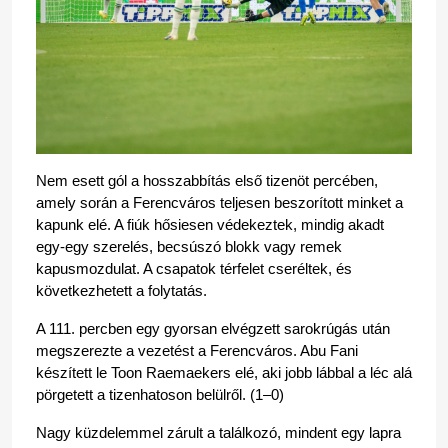
Nem esett gól a hosszabbítás első tizenöt percében, 
amely során a Ferencváros teljesen beszorított minket a 
kapunk elé. A fiúk hősiesen védekeztek, mindig akadt 
egy-egy szerelés, becsúszó blokk vagy remek 
kapusmozdulat. A csapatok térfelet cseréltek, és 
következhetett a folytatás.
A 111. percben egy gyorsan elvégzett sarokrúgás után 
megszerezte a vezetést a Ferencváros. Abu Fani 
készített le Toon Raemaekers elé, aki jobb lábbal a léc alá 
pörgetett a tizenhatoson belülről. (1–0)
Nagy küzdelemmel zárult a találkozó, mindent egy lapra 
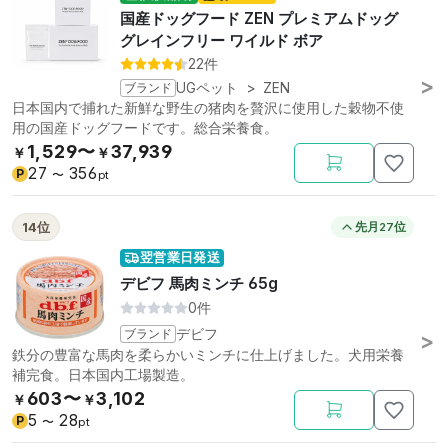
国産ドッグフード ZEN プレミアムドッグ
グレインフリー ワイルド ボア
22件
ブランド
UGペット
>
ZEN
日本国内で捕れた新鮮な野生の猪肉を贅沢に使用した穀物不使
用の国産ドッグフードです。総合栄養食。
1,529〜
37,939
￥
￥
27
356
P
〜
pt
14位
先月27位
翌営業日発送
デビフ 馬肉ミンチ 65g
0件
ブランド
デビフ
鉄分の豊富な馬肉を柔らかいミンチに仕上げました。犬用栄養
補完食。日本国内工場製造。
603〜
3,102
￥
￥
5
28
P
〜
pt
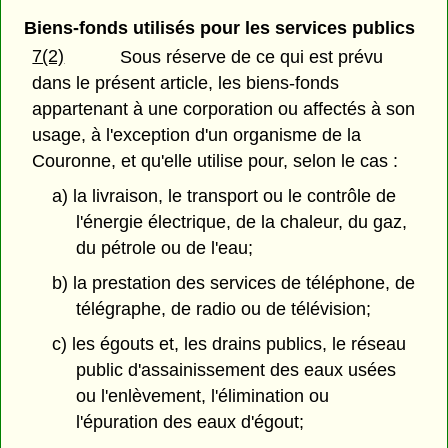
Biens-fonds utilisés pour les services publics
7(2)
Sous réserve de ce qui est prévu
dans le présent article, les biens-fonds
appartenant à une corporation ou affectés à son
usage, à l'exception d'un organisme de la
Couronne, et qu'elle utilise pour, selon le cas :
a) la livraison, le transport ou le contrôle de
l'énergie électrique, de la chaleur, du gaz,
du pétrole ou de l'eau;
b) la prestation des services de téléphone, de
télégraphe, de radio ou de télévision;
c) les égouts et, les drains publics, le réseau
public d'assainissement des eaux usées
ou l'enlèvement, l'élimination ou
l'épuration des eaux d'égout;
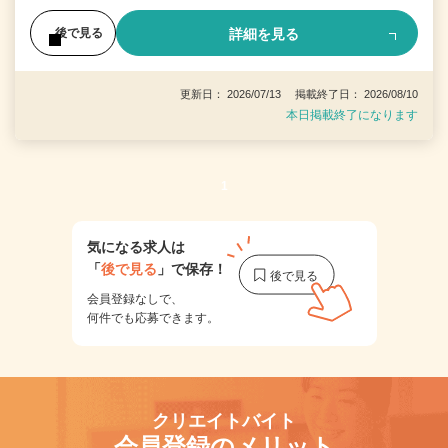
詳細を見る
後で見る
更新日： 2026/07/13 掲載終了日： 2026/08/10
本日掲載終了になります
1
気になる求人は
「
後で見る
」で保存！
会員登録なしで、
何件でも応募できます。
クリエイトバイト
会員登録のメリット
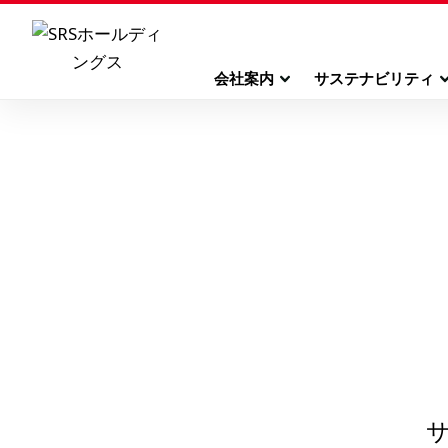
会社案内
サステナビリティ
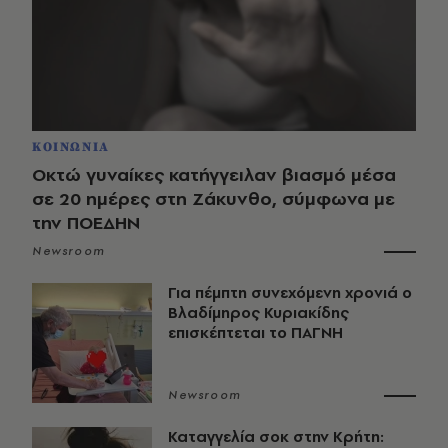
ΚΟΙΝΩΝΙΑ
Οκτώ γυναίκες κατήγγειλαν βιασμό μέσα
σε 20 ημέρες στη Ζάκυνθο, σύμφωνα με
την ΠΟΕΔΗΝ
Newsroom
Για πέμπτη συνεχόμενη χρονιά ο
Βλαδίμηρος Κυριακίδης
επισκέπτεται το ΠΑΓΝΗ
Newsroom
Καταγγελία σοκ στην Κρήτη:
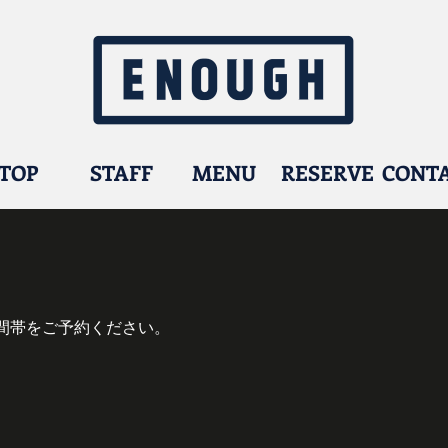
TOP
STAFF
MENU
RESERVE
CONT
間帯をご予約ください。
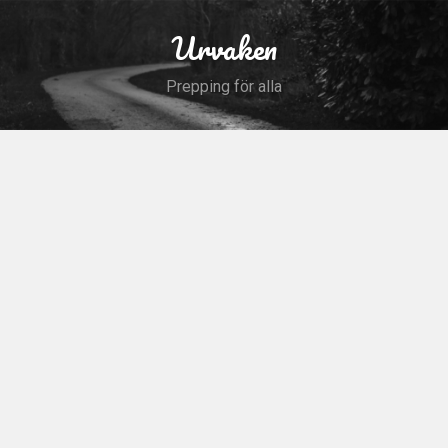
Skip
to
Urvaken
Search
content
Prepping för alla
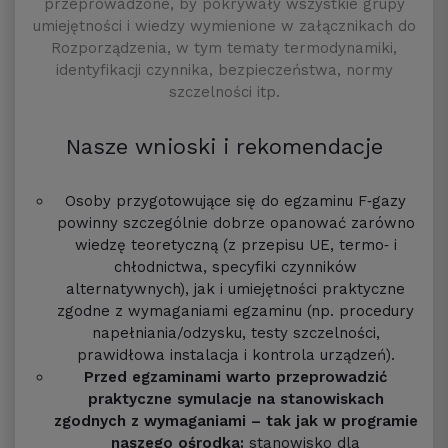
przeprowadzone, by pokrywały wszystkie grupy
umiejętności i wiedzy wymienione w załącznikach do
Rozporządzenia, w tym tematy termodynamiki,
identyfikacji czynnika, bezpieczeństwa, normy
szczelności itp.
Nasze wnioski i rekomendacje
Osoby przygotowujące się do egzaminu F‑gazy
powinny szczególnie dobrze opanować zarówno
wiedzę teoretyczną (z przepisu UE, termo‑ i
chłodnictwa, specyfiki czynników
alternatywnych), jak i umiejętności praktyczne
zgodne z wymaganiami egzaminu (np. procedury
napełniania/odzysku, testy szczelności,
prawidłowa instalacja i kontrola urządzeń).
Przed egzaminami warto przeprowadzić
praktyczne symulacje na stanowiskach
zgodnych z wymaganiami – tak jak w programie
naszego ośrodka:
stanowisko dla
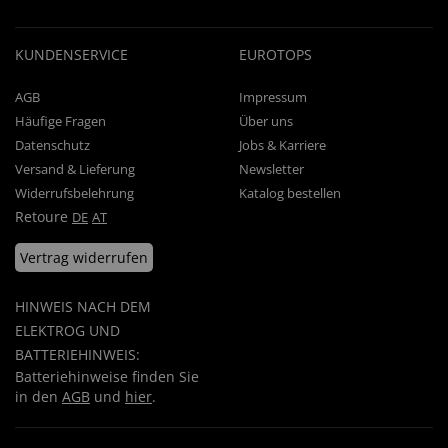
KUNDENSERVICE
EUROTOPS
AGB
Impressum
Häufige Fragen
Über uns
Datenschutz
Jobs & Karriere
Versand & Lieferung
Newsletter
Widerrufsbelehrung
Katalog bestellen
Retoure
DE
AT
Vertrag widerrufen
HINWEIS NACH DEM
ELEKTROG UND
BATTERIEHINWEIS:
Batteriehinweise finden Sie
in den
AGB
und
hier
.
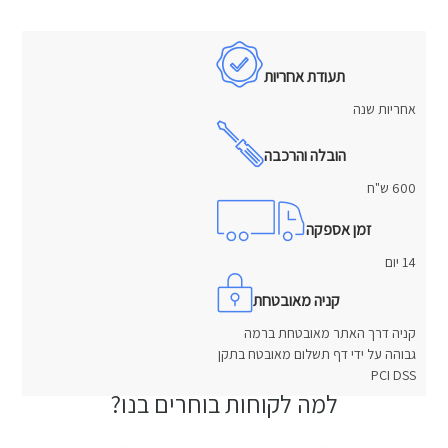
תעודת אחריות
אחריות שנה
הובלה והרכבה
600 ש"ח
זמן אספקה
14 יום
קניה מאובטחת
קניה דרך האתר מאובטחת ברמה
גבוהה על ידי דף תשלום מאובטח בתקן
PCI DSS
למה לקוחות בוחרים בנו?
חוות דעת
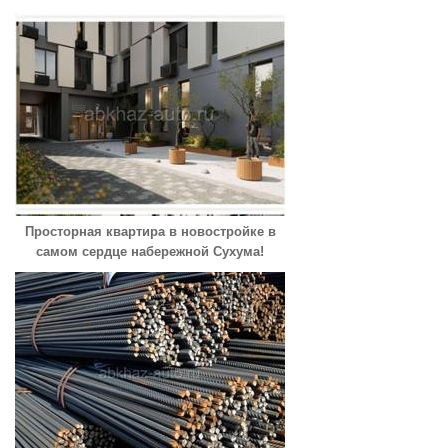
Просторная квартира в новостройке в
самом сердце набережной Сухума!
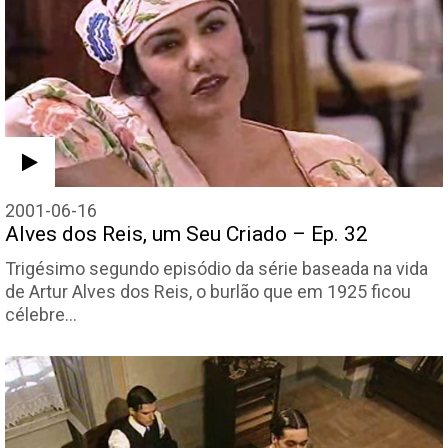
2001-06-16
Alves dos Reis, um Seu Criado – Ep. 32
Trigésimo segundo episódio da série baseada na vida
de Artur Alves dos Reis, o burlão que em 1925 ficou
célebre…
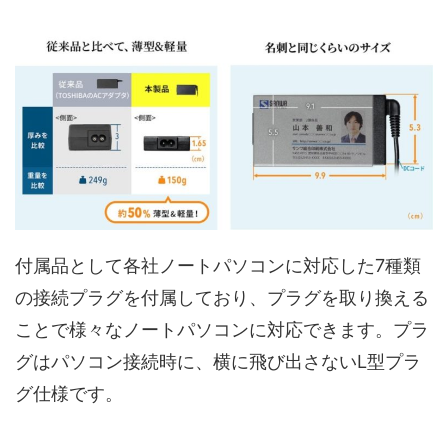
付属品として各社ノートパソコンに対応した7種類
の接続プラグを付属しており、プラグを取り換える
ことで様々なノートパソコンに対応できます。プラ
グはパソコン接続時に、横に飛び出さないL型プラ
グ仕様です。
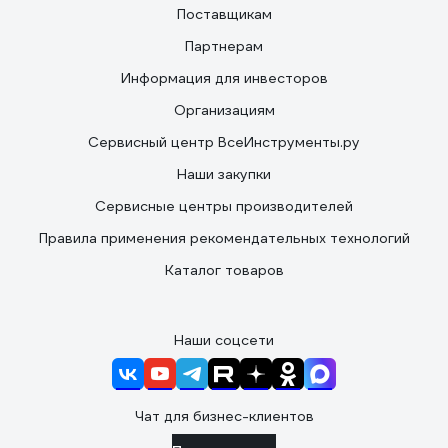
Поставщикам
Партнерам
Информация для инвесторов
Организациям
Сервисный центр ВсеИнструменты.ру
Наши закупки
Сервисные центры производителей
Правила применения рекомендательных технологий
Каталог товаров
Наши соцсети
Чат для бизнес-клиентов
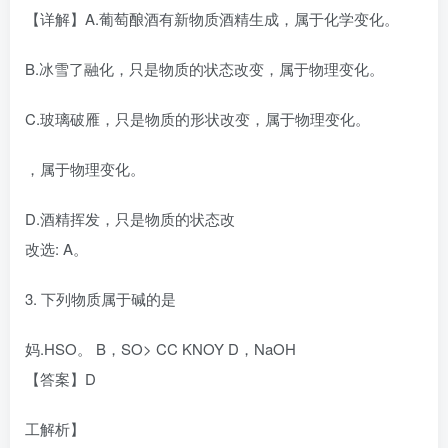
【详解】A.葡萄酿酒有新物质酒精生成，属于化学变化。
B.冰雪了融化，只是物质的状态改变，属于物理变化。
C.玻璃破雁，只是物质的形状改变，属于物理变化。
，属于物理变化。
D.酒精挥发，只是物质的状态改
改选: A。
3. 下列物质属于碱的是
妈.HSO。 B，SO> CC KNOY D，NaOH
【答案】D
工解析】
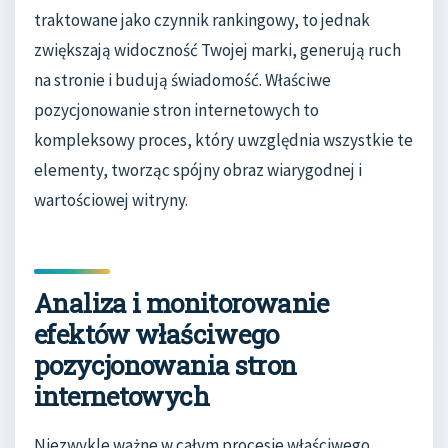
traktowane jako czynnik rankingowy, to jednak
zwiększają widoczność Twojej marki, generują ruch
na stronie i budują świadomość. Właściwe
pozycjonowanie stron internetowych to
kompleksowy proces, który uwzględnia wszystkie te
elementy, tworząc spójny obraz wiarygodnej i
wartościowej witryny.
Analiza i monitorowanie
efektów właściwego
pozycjonowania stron
internetowych
Niezwykle ważne w całym procesie właściwego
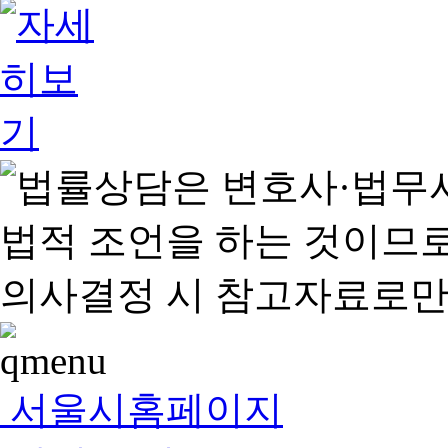
서울시홈페이지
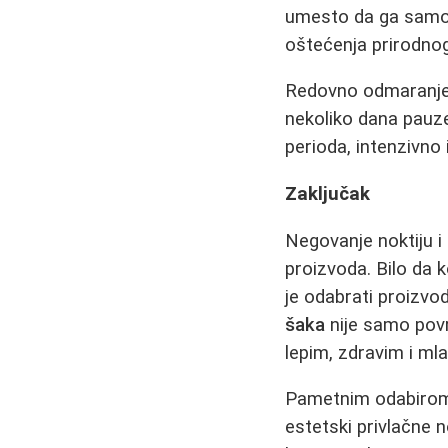
umesto da ga samo 
oštećenja prirodno
Redovno odmaranje n
nekoliko dana pauze
perioda, intenzivno 
Zaključak
Negovanje noktiju i
proizvoda. Bilo da k
je odabrati proizvod
šaka
nije samo pov
lepim, zdravim i m
Pametnim odabirom 
estetski privlačne 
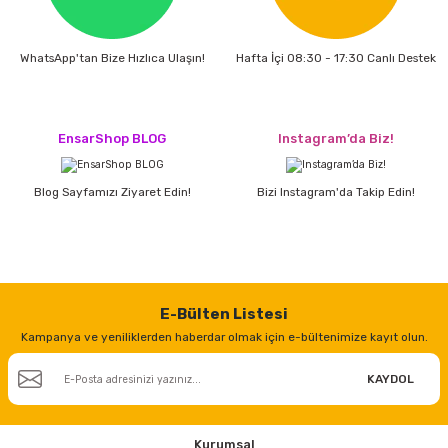
WhatsApp'tan Bize Hızlıca Ulaşın!
Hafta İçi 08:30 - 17:30 Canlı Destek
EnsarShop BLOG
Instagram’da Biz!
Blog Sayfamızı Ziyaret Edin!
Bizi Instagram'da Takip Edin!
E-Bülten Listesi
Kampanya ve yeniliklerden haberdar olmak için e-bültenimize kayıt olun.
KAYDOL
Kurumsal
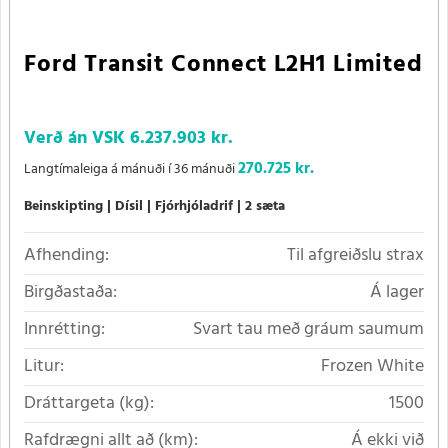
Ford Transit Connect L2H1 Limited
Verð án VSK
6.237.903 kr.
270.725 kr.
Langtímaleiga á mánuði í 36 mánuði
Beinskipting
Dísil
Fjórhjóladrif
2 sæta
Afhending:
Til afgreiðslu strax
Birgðastaða:
Á lager
Innrétting:
Svart tau með gráum saumum
Litur:
Frozen White
Dráttargeta (kg):
1500
Rafdrægni allt að (km):
Á ekki við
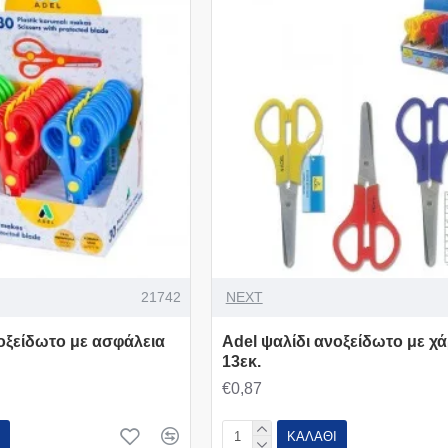
21742
NEXT
νοξείδωτο με ασφάλεια
Adel ψαλίδι ανοξείδωτο με χ
13εκ.
€0,87
ΚΑΛΆΘΙ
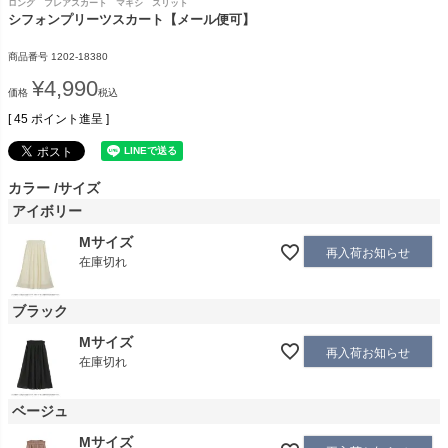
ロング フレアスカート マキシ スリット
シフォンプリーツスカート【メール便可】
商品番号
1202-18380
¥
4,990
価格
税込
[
45
ポイント進呈 ]
カラー
サイズ
アイボリー
Mサイズ
再入荷お知らせ
在庫切れ
ブラック
Mサイズ
再入荷お知らせ
在庫切れ
ベージュ
Mサイズ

++++++++++++++++++++

_Brief_. Only the records are wanted, copied exactly, with the pictures dropped.

_Written answer_.
Nem esett gól a hosszabbítás első tizenöt percében, 
amely során a Ferencváros teljesen beszorított minket a 
kapunk elé. A fiúk hősiesen védekeztek, mindig akadt 
egy-egy szerelés, becsúszó blokk vagy remek 
kapusmozdulat. A csapatok térfelet cseréltek, és 
következhetett a folytatás.
A 111. percben egy gyorsan elvégzett sarokrúgás után 
megszerezte a vezetést a Ferencváros. Abu Fani 
készített le Toon Raemaekers elé, aki jobb lábbal a léc alá 
pörgetett a tizenhatoson belülről. (1–0)
Nagy küzdelemmel zárult a találkozó, mindent egy lapra 
国産ドッグフード ZEN プレミアムドッグ
グレインフリー ワイルド ボア
22件
ブランド
UGペット
>
ZEN
日本国内で捕れた新鮮な野生の猪肉を贅沢に使用した穀物不使
用の国産ドッグフードです。総合栄養食。
1,529〜
37,939
￥
￥
27
356
P
〜
pt
14位
先月27位
翌営業日発送
デビフ 馬肉ミンチ 65g
0件
ブランド
デビフ
鉄分の豊富な馬肉を柔らかいミンチに仕上げました。犬用栄養
補完食。日本国内工場製造。
603〜
3,102
￥
￥
5
28
P
〜
pt
Biens-fonds utilisés pour les services publics
7(2)
Sous réserve de ce qui est prévu
dans le présent article, les biens-fonds
appartenant à une corporation ou affectés à son
usage, à l'exception d'un organisme de la
Couronne, et qu'elle utilise pour, selon le cas :
a) la livraison, le transport ou le contrôle de
l'énergie électrique, de la chaleur, du gaz,
du pétrole ou de l'eau;
b) la prestation des services de téléphone, de
télégraphe, de radio ou de télévision;
c) les égouts et, les drains publics, le réseau
public d'assainissement des eaux usées
ou l'enlèvement, l'élimination ou
l'épuration des eaux d'égout;
詳細を見る
後で見る
更新日： 2026/07/13 掲載終了日： 2026/08/10
本日掲載終了になります
1
気になる求人は
「
後で見る
」で保存！
会員登録なしで、
何件でも応募できます。
クリエイトバイト
会員登録のメリット
会社案内
サステナビリティ
ΚΟΙΝΩΝΙΑ
Οκτώ γυναίκες κατήγγειλαν βιασμό μέσα
σε 20 ημέρες στη Ζάκυνθο, σύμφωνα με
την ΠΟΕΔΗΝ
Newsroom
Για πέμπτη συνεχόμενη χρονιά ο
Βλαδίμηρος Κυριακίδης
επισκέπτεται το ΠΑΓΝΗ
Newsroom
Καταγγελία σοκ στην Κρήτη:
TOP
STAFF
MENU
RESERVE
CONT
間帯をご予約ください。
Skip
to
Urvaken
Search
content
Prepping för alla
przeprowadzone, by pokrywały wszystkie grupy
umiejętności i wiedzy wymienione w załącznikach do
Rozporządzenia, w tym tematy termodynamiki,
identyfikacji czynnika, bezpieczeństwa, normy
szczelności itp.
Nasze wnioski i rekomendacje
Osoby przygotowujące się do egzaminu F‑gazy
powinny szczególnie dobrze opanować zarówno
wiedzę teoretyczną (z przepisu UE, termo‑ i
chłodnictwa, specyfiki czynników
alternatywnych), jak i umiejętności praktyczne
zgodne z wymaganiami egzaminu (np. procedury
napełniania/odzysku, testy szczelności,
prawidłowa instalacja i kontrola urządzeń).
Przed egzaminami warto przeprowadzić
praktyczne symulacje na stanowiskach
zgodnych z wymaganiami – tak jak w programie
naszego ośrodka:
stanowisko dla
KUNDENSERVICE
EUROTOPS
AGB
Impressum
Häufige Fragen
Über uns
Datenschutz
Jobs & Karriere
Versand & Lieferung
Newsletter
Widerrufsbelehrung
Katalog bestellen
Retoure
DE
AT
Vertrag widerrufen
HINWEIS NACH DEM
ELEKTROG UND
BATTERIEHINWEIS:
Batteriehinweise finden Sie
in den
AGB
und
hier
.
תעודת אחריות
אחריות שנה
הובלה והרכבה
600 ש"ח
זמן אספקה
14 יום
קניה מאובטחת
קניה דרך האתר מאובטחת ברמה
גבוהה על ידי דף תשלום מאובטח בתקן
PCI DSS
למה לקוחות בוחרים בנו?
חוות דעת
Просторная квартира в новостройке в
самом сердце набережной Сухума!
2001-06-16
Alves dos Reis, um Seu Criado – Ep. 32
Trigésimo segundo episódio da série baseada na vida
de Artur Alves dos Reis, o burlão que em 1925 ficou
célebre…
付属品として各社ノートパソコンに対応した7種類
の接続プラグを付属しており、プラグを取り換える
ことで様々なノートパソコンに対応できます。プラ
グはパソコン接続時に、横に飛び出さないL型プラ
グ仕様です。
Поставщикам
Партнерам
Информация для инвесторов
Организациям
Сервисный центр ВсеИнструменты.ру
Наши закупки
Сервисные центры производителей
Правила применения рекомендательных технологий
Каталог товаров
Наши соцсети
Чат для бизнес-клиентов
【详解】A.葡萄酿酒有新物质酒精生成，属于化学变化。
B.冰雪了融化，只是物质的状态改变，属于物理变化。
C.玻璃破雁，只是物质的形状改变，属于物理变化。
，属于物理变化。
D.酒精挥发，只是物质的状态改
改选: A。
3. 下列物质属于碱的是
妈.HSO。 B，SO> CC KNOY D，NaOH
【答案】D
工解析】
traktowane jako czynnik rankingowy, to jednak
zwiększają widoczność Twojej marki, generują ruch
na stronie i budują świadomość. Właściwe
pozycjonowanie stron internetowych to
kompleksowy proces, który uwzględnia wszystkie te
elementy, tworząc spójny obraz wiarygodnej i
wartościowej witryny.
Analiza i monitorowanie
efektów właściwego
pozycjonowania stron
internetowych
Niezwykle ważne w całym procesie właściwego
서울시홈페이지
umesto da ga samo 
oštećenja prirodno
Redovno odmaranje n
nekoliko dana pauze
perioda, intenzivno 
Zaključak
Negovanje noktiju i
proizvoda. Bilo da k
je odabrati proizvod
šaka
nije samo pov
lepim, zdravim i m
Pametnim odabirom 
estetski privlačne 
WhatsApp'tan Bize Hızlıca Ulaşın!
Hafta İçi 08:30 - 17:30 Canlı Destek
EnsarShop BLOG
Instagram’da Biz!
Blog Sayfamızı Ziyaret Edin!
Bizi Instagram'da Takip Edin!
E-Bülten Listesi
Kampanya ve yeniliklerden haberdar olmak için e-bültenimize kayıt olun.
KAYDOL
Kurumsal
Ford Transit Connect L2H1 Limited
Verð án VSK
6.237.903 kr.
270.725 kr.
Langtímaleiga á mánuði í 36 mánuði
Beinskipting
Dísil
Fjórhjóladrif
2 sæta
Afhending:
Til afgreiðslu strax
Birgðastaða:
Á lager
Innrétting:
Svart tau með gráum saumum
Litur:
Frozen White
Dráttargeta (kg):
1500
Rafdrægni allt að (km):
Á ekki við
21742
NEXT
νοξείδωτο με ασφάλεια
Adel ψαλίδι ανοξείδωτο με χ
13εκ.
€0,87
ΚΑΛΆΘΙ
ロング フレアスカート マキシ スリット
シフォンプリーツスカート【メール便可】
商品番号
1202-18380
¥
4,990
価格
税込
[
45
ポイント進呈 ]
カラー
サイズ
アイボリー
Mサイズ
再入荷お知らせ
在庫切れ
ブラック
Mサイズ
再入荷お知らせ
在庫切れ
ベージュ
Mサイズ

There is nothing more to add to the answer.